(Records from a collection)
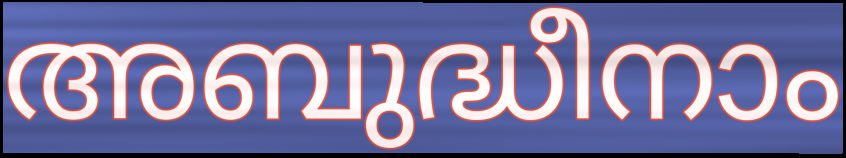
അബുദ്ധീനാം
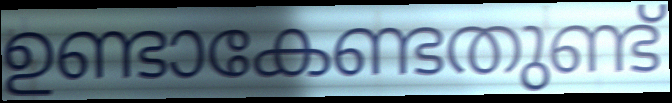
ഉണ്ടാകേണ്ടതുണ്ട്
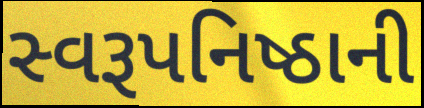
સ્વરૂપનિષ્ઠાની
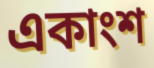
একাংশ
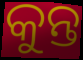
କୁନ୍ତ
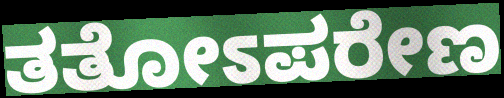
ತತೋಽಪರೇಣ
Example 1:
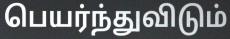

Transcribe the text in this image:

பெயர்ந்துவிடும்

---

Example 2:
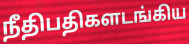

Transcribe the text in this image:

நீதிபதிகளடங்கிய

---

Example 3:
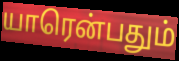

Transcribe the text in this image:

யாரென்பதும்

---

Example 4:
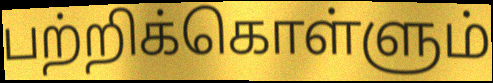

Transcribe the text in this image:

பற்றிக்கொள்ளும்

...

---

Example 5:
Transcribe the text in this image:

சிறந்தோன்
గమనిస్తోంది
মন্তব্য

### Task requirements
Check each line above for "Example" and please state only how many have it.

### Result of this task
5